» **Prompt**: Extract only the lines from the start of the entries below to the line with "Tap to unmute", inclusive; omit every picture.

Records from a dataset

□ □ □

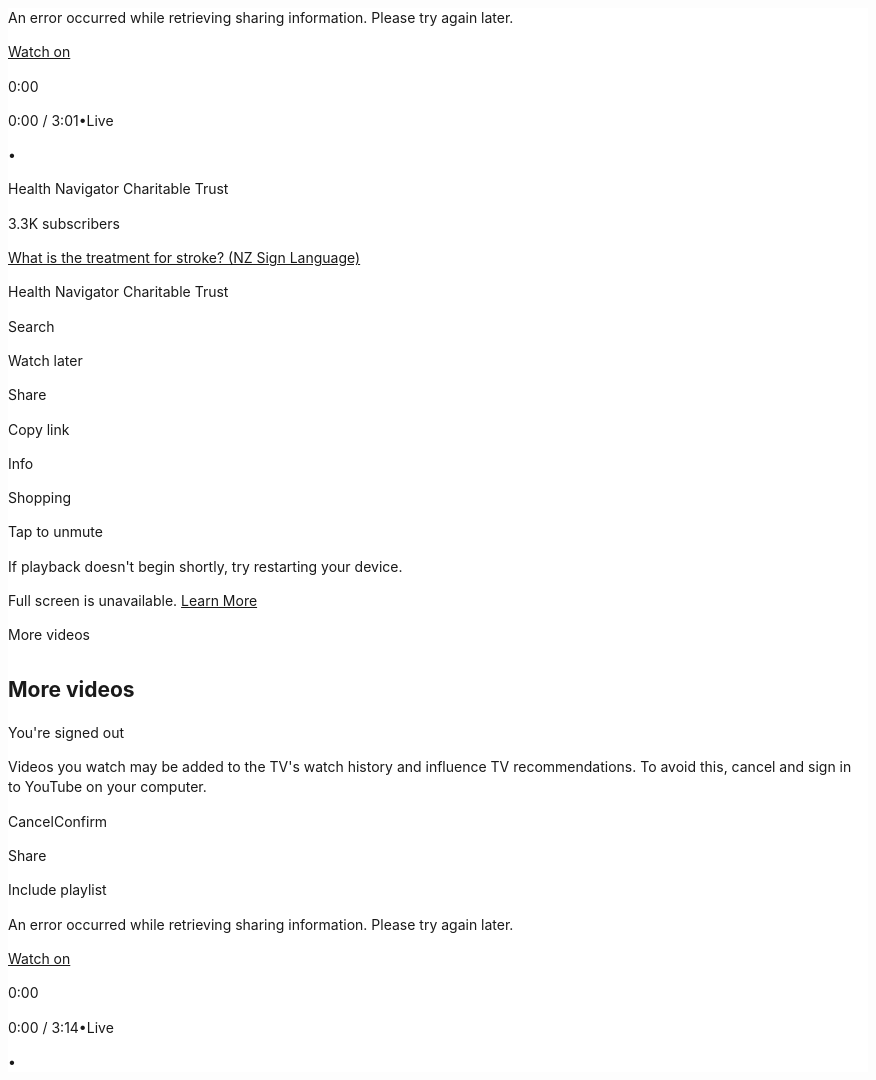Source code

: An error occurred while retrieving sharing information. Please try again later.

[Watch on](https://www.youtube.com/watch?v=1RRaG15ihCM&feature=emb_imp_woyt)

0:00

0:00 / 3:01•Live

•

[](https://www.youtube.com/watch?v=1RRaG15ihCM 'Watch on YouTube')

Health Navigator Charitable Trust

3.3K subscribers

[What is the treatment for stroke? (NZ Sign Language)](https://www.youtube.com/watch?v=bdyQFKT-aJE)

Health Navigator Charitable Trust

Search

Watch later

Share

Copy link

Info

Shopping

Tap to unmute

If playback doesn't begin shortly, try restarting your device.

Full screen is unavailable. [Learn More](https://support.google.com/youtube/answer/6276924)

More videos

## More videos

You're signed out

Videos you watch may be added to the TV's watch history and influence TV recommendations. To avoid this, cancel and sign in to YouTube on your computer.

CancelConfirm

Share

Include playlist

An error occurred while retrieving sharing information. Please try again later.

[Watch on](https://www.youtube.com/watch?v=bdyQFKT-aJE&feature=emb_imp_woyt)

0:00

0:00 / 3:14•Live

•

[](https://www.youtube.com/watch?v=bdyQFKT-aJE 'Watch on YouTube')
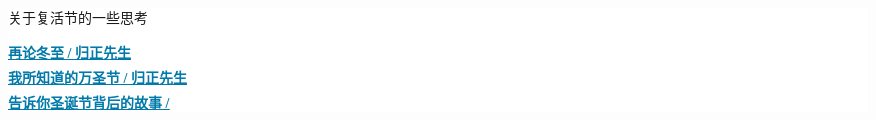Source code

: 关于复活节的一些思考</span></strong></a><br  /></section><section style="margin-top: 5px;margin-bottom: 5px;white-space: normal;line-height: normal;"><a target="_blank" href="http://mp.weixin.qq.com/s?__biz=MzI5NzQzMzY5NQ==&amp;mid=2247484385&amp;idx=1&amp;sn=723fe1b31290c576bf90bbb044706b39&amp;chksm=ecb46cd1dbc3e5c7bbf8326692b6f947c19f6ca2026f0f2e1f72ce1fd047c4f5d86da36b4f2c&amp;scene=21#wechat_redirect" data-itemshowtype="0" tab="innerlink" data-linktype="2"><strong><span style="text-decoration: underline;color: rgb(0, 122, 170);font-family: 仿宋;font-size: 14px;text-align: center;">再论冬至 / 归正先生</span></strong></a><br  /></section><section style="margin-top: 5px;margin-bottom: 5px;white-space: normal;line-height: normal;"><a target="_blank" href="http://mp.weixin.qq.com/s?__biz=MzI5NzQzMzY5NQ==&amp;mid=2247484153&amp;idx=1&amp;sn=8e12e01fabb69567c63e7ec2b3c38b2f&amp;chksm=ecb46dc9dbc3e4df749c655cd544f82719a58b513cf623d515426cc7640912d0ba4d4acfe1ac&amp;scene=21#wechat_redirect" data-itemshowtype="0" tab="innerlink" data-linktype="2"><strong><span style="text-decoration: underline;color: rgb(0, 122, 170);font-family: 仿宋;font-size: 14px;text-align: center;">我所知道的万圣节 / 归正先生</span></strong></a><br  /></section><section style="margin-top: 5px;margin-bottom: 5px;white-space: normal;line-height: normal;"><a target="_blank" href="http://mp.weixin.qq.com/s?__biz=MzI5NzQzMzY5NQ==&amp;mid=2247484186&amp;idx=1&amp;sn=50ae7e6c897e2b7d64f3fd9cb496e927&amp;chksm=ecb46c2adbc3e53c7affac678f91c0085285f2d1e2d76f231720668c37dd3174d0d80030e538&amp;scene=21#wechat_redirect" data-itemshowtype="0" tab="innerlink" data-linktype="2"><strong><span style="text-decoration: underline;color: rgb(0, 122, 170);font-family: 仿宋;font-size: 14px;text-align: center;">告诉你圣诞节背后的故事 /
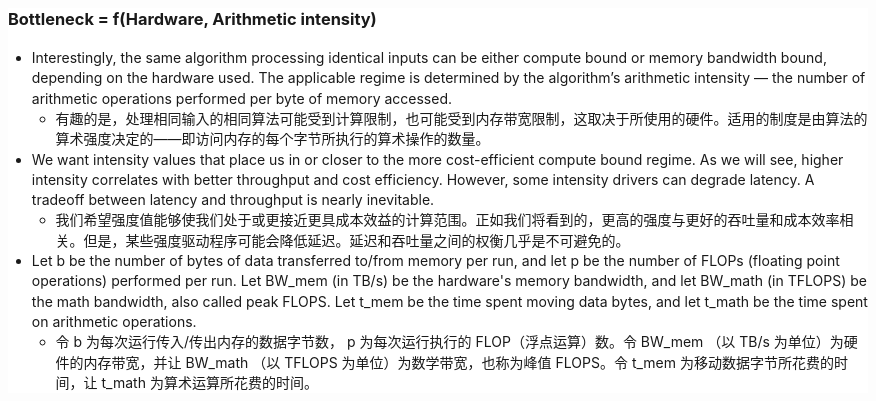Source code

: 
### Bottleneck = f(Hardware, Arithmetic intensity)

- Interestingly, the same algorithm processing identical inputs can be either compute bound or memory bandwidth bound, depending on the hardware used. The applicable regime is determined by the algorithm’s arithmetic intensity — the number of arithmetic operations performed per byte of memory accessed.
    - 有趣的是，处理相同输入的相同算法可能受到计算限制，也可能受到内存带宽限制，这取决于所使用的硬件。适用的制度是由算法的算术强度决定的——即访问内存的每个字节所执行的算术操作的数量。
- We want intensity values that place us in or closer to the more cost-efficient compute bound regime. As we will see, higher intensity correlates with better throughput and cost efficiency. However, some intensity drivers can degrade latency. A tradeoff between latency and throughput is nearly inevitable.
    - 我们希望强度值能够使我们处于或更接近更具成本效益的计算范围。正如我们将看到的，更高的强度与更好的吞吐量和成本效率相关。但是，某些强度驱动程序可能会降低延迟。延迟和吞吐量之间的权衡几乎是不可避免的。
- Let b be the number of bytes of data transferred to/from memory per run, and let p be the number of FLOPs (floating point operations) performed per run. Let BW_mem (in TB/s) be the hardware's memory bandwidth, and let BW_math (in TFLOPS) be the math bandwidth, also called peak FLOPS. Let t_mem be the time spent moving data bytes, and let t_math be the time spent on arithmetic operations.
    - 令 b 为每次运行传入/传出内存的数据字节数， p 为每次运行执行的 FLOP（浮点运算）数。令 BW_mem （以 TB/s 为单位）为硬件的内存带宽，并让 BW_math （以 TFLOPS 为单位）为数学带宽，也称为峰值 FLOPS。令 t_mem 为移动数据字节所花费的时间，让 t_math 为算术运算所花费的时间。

□ □ □

» **Task solution**:
Source code

: An error occurred while retrieving sharing information. Please try again later.

[Watch on](https://www.youtube.com/watch?v=1RRaG15ihCM&feature=emb_imp_woyt)

0:00

0:00 / 3:01•Live

•

[](https://www.youtube.com/watch?v=1RRaG15ihCM 'Watch on YouTube')

Health Navigator Charitable Trust

3.3K subscribers

[What is the treatment for stroke? (NZ Sign Language)](https://www.youtube.com/watch?v=bdyQFKT-aJE)

Health Navigator Charitable Trust

Search

Watch later

Share

Copy link

Info

Shopping

Tap to unmute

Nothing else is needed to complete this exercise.